Since his earliest days he has been enthralled by birds, mammals, insects, plants and other creatures. He was a wildlife guide in South America and Africa for more than a decade before, waking up to the enormity of the climate crisis, he vowed never to fly again. His journal also has much to say about what mother nature, whose every changing detail he records, can do for a person’s mental wellbeing. The pandemic gave Acheson fallow time to mount his rickety bike and scope Norfolk for the “thousands of lives brought here by wind, genes, instinct and the planet’s axial tilt”. His book is an intimate diary of his sightings and his experiences with the geese-loving communities he met along the way.

Greeted by tuts and sarcastic eye-rolls, he set the bar a little higher and off we went to gawp at feathered friends through binoculars. Framed by living alone during lockdown, the narrative reveals a broader community of goose enthusiasts, drawn together by a fascination for these winter visitors, both common and rare.Birds continue to arrive in the UK from more northerly regions to spend the next few months here in our warmer winters, before. He has spent four years in Asia, many months in both Madagascar and North America, and has swum and snorkelled or watched whales and seabirds in every ocean. Their fluctuations, their vexed taxonomies, the “fractal complexity” of their flocks, their skill at whiffling, in which they perform aeronautical body rolls when coming in to land. Some fellow enthusiasts mentioned in dispatches, good sorts who like him rarely talk of anything else, also photograph or paint geese.

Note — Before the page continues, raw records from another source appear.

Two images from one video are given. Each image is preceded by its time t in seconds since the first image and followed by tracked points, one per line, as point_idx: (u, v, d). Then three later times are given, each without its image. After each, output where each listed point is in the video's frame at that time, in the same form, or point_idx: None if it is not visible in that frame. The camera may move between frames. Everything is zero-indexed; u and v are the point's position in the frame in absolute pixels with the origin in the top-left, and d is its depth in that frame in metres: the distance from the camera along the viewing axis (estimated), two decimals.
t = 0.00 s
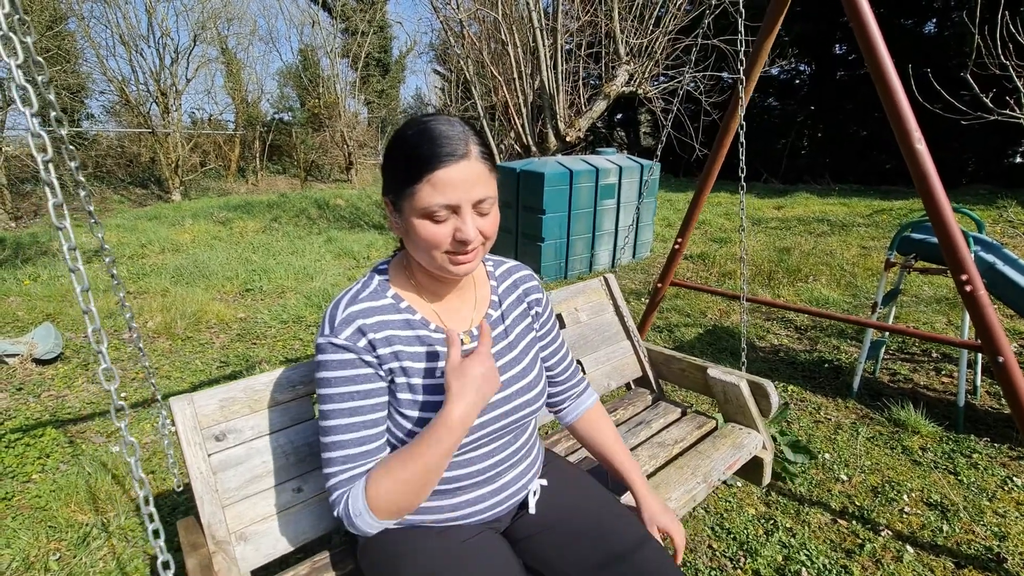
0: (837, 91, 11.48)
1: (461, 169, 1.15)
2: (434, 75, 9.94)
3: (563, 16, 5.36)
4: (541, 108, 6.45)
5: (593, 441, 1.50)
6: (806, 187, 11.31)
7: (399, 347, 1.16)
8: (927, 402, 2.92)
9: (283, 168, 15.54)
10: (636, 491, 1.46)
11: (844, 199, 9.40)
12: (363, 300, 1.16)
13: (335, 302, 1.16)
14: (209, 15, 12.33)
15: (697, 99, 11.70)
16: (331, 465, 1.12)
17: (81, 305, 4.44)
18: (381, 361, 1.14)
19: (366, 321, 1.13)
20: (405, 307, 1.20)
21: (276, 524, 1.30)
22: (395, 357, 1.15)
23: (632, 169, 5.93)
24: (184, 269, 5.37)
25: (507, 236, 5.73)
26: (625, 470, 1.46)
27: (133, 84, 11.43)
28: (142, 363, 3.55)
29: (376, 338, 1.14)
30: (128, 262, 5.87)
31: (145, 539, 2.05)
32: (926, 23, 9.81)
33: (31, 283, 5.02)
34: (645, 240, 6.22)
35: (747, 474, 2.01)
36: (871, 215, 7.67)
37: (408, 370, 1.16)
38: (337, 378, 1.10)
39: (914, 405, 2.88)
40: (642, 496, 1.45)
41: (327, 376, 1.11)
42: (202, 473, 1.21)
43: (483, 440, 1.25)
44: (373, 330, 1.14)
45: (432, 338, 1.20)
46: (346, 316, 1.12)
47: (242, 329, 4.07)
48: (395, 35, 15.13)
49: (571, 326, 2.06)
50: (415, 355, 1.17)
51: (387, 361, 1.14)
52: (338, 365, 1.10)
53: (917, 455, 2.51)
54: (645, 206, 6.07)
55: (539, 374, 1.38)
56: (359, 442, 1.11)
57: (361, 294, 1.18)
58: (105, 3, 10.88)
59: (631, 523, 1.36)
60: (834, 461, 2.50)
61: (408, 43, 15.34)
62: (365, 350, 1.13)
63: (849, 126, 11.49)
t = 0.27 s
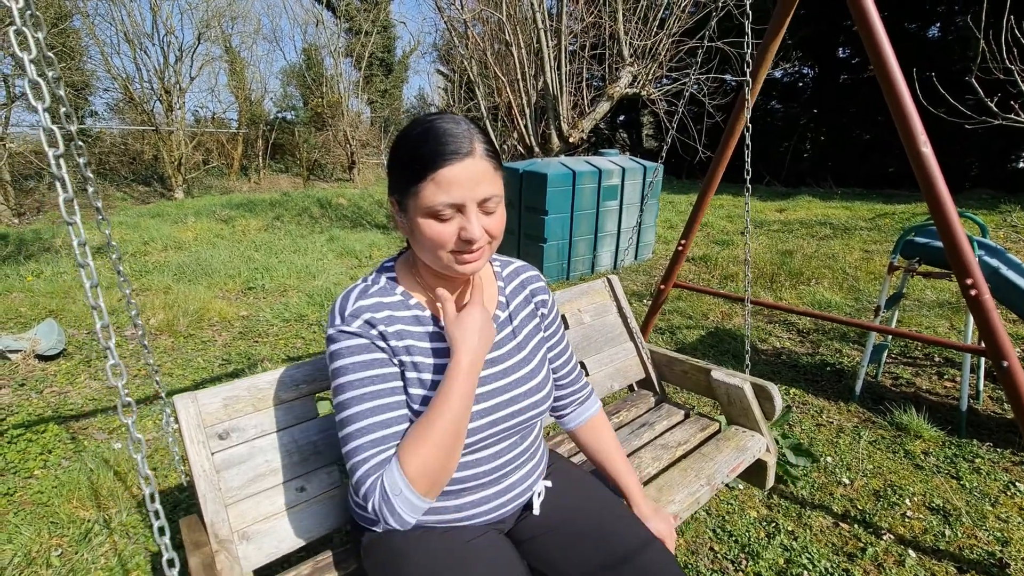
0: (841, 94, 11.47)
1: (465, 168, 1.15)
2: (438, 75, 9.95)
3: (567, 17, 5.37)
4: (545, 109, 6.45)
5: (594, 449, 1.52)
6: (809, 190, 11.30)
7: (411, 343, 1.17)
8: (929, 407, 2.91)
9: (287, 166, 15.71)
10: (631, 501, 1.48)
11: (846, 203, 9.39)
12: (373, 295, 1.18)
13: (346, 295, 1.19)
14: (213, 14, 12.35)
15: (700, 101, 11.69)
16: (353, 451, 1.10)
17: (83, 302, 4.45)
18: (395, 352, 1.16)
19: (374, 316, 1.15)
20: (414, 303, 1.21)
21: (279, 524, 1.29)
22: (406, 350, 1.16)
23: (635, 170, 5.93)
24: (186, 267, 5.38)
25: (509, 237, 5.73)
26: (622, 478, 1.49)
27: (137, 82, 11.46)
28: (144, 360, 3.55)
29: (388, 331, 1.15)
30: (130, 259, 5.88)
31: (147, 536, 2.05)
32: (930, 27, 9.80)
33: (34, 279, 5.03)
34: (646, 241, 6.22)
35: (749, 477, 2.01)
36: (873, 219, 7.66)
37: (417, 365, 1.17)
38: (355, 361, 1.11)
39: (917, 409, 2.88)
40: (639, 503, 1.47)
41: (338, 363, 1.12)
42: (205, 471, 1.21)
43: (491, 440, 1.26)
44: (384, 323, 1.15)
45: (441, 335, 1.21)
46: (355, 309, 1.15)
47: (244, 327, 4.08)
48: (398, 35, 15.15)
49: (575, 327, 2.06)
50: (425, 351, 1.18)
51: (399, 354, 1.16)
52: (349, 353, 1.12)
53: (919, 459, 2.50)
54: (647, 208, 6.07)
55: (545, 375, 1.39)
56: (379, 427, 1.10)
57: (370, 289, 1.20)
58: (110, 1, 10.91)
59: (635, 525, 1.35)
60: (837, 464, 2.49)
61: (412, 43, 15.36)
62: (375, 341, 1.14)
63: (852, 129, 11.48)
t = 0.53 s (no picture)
0: (842, 98, 11.48)
1: (473, 162, 1.15)
2: (439, 76, 9.96)
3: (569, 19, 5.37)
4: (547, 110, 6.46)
5: (603, 460, 1.52)
6: (810, 193, 11.30)
7: (411, 355, 1.14)
8: (929, 411, 2.91)
9: (288, 166, 15.75)
10: (640, 511, 1.47)
11: (847, 206, 9.39)
12: (378, 304, 1.16)
13: (349, 304, 1.17)
14: (216, 14, 12.38)
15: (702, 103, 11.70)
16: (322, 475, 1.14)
17: (84, 302, 4.45)
18: (387, 369, 1.13)
19: (377, 327, 1.13)
20: (420, 313, 1.20)
21: (279, 534, 1.30)
22: (404, 365, 1.13)
23: (635, 173, 5.93)
24: (188, 267, 5.39)
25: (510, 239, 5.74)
26: (629, 488, 1.48)
27: (139, 82, 11.48)
28: (145, 360, 3.56)
29: (384, 346, 1.12)
30: (132, 259, 5.89)
31: (146, 537, 2.06)
32: (932, 30, 9.80)
33: (36, 278, 5.04)
34: (647, 244, 6.22)
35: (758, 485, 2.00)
36: (874, 222, 7.66)
37: (416, 379, 1.14)
38: (338, 385, 1.11)
39: (916, 413, 2.88)
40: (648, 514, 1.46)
41: (334, 378, 1.12)
42: (206, 480, 1.21)
43: (494, 452, 1.24)
44: (383, 336, 1.13)
45: (445, 345, 1.18)
46: (357, 320, 1.13)
47: (245, 328, 4.09)
48: (400, 36, 15.18)
49: (578, 333, 2.06)
50: (426, 363, 1.16)
51: (394, 369, 1.13)
52: (343, 370, 1.11)
53: (919, 464, 2.50)
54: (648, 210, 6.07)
55: (552, 384, 1.37)
56: (345, 451, 1.12)
57: (377, 296, 1.18)
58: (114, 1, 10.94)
59: (638, 531, 1.37)
60: (836, 468, 2.49)
61: (414, 44, 15.39)
62: (371, 356, 1.11)
63: (854, 132, 11.48)
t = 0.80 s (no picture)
0: (844, 100, 11.48)
1: (486, 159, 1.15)
2: (441, 77, 9.97)
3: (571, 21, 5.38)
4: (548, 112, 6.46)
5: (613, 469, 1.53)
6: (811, 195, 11.29)
7: (423, 365, 1.14)
8: (929, 414, 2.91)
9: (289, 166, 15.76)
10: (647, 519, 1.48)
11: (849, 208, 9.38)
12: (391, 309, 1.16)
13: (362, 309, 1.16)
14: (218, 14, 12.42)
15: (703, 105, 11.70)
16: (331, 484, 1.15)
17: (85, 301, 4.46)
18: (399, 379, 1.13)
19: (390, 335, 1.12)
20: (433, 320, 1.20)
21: (281, 542, 1.30)
22: (416, 375, 1.14)
23: (636, 174, 5.93)
24: (189, 267, 5.39)
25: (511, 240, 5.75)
26: (637, 497, 1.49)
27: (141, 81, 11.51)
28: (146, 360, 3.57)
29: (397, 354, 1.12)
30: (133, 259, 5.90)
31: (146, 537, 2.06)
32: (934, 32, 9.80)
33: (37, 277, 5.04)
34: (648, 245, 6.22)
35: (767, 491, 2.00)
36: (875, 224, 7.65)
37: (427, 389, 1.14)
38: (348, 394, 1.11)
39: (917, 417, 2.88)
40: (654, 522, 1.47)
41: (345, 386, 1.11)
42: (208, 488, 1.22)
43: (503, 464, 1.24)
44: (395, 346, 1.12)
45: (457, 355, 1.18)
46: (371, 326, 1.12)
47: (245, 327, 4.09)
48: (402, 36, 15.20)
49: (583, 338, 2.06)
50: (438, 372, 1.16)
51: (405, 379, 1.13)
52: (353, 378, 1.10)
53: (919, 467, 2.50)
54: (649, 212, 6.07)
55: (564, 394, 1.37)
56: (354, 462, 1.13)
57: (391, 301, 1.18)
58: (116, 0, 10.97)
59: (642, 535, 1.38)
60: (836, 471, 2.49)
61: (415, 44, 15.40)
62: (383, 365, 1.11)
63: (855, 135, 11.48)
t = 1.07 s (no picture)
0: (845, 101, 11.47)
1: (500, 169, 1.12)
2: (442, 77, 9.97)
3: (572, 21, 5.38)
4: (549, 112, 6.46)
5: (620, 476, 1.53)
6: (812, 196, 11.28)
7: (437, 372, 1.14)
8: (930, 416, 2.91)
9: (290, 166, 15.77)
10: (650, 524, 1.48)
11: (850, 209, 9.37)
12: (406, 313, 1.16)
13: (376, 312, 1.16)
14: (220, 14, 12.44)
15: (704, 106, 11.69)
16: (347, 492, 1.14)
17: (86, 301, 4.45)
18: (414, 385, 1.13)
19: (406, 340, 1.12)
20: (448, 326, 1.19)
21: (282, 542, 1.30)
22: (430, 382, 1.13)
23: (637, 175, 5.92)
24: (189, 266, 5.39)
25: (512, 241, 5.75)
26: (642, 502, 1.49)
27: (143, 81, 11.53)
28: (146, 359, 3.56)
29: (413, 358, 1.12)
30: (134, 258, 5.90)
31: (146, 536, 2.06)
32: (935, 34, 9.79)
33: (38, 277, 5.04)
34: (649, 246, 6.21)
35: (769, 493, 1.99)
36: (877, 226, 7.64)
37: (442, 398, 1.14)
38: (364, 398, 1.10)
39: (918, 418, 2.87)
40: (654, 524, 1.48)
41: (362, 390, 1.10)
42: (208, 489, 1.22)
43: (512, 474, 1.25)
44: (411, 351, 1.12)
45: (472, 363, 1.18)
46: (386, 329, 1.12)
47: (245, 327, 4.09)
48: (403, 37, 15.21)
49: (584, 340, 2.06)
50: (453, 380, 1.15)
51: (420, 386, 1.13)
52: (370, 384, 1.10)
53: (920, 469, 2.49)
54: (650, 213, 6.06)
55: (576, 402, 1.36)
56: (372, 471, 1.12)
57: (406, 305, 1.18)
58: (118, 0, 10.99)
59: (643, 536, 1.38)
60: (837, 472, 2.49)
61: (416, 45, 15.40)
62: (400, 369, 1.11)
63: (857, 136, 11.47)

He is never happier than when reading Shakespeare or listening to Bach in his garden, embraced by the happy hum of wool carder bees and Willughby's leafcutters.

For a number of years he has written columns for the Norfolk Magazine and for Norfolk Wildlife Trust's Tern magazine, of which he is editor. In their flocks, Nick encountered rarer geese, including Russian white-fronts, barnacle geese and an extremely unusual grey-bellied brant, a bird he had dreamt of seeing since thumbing his mother’s copy of Peter Scott’s field guide as a child.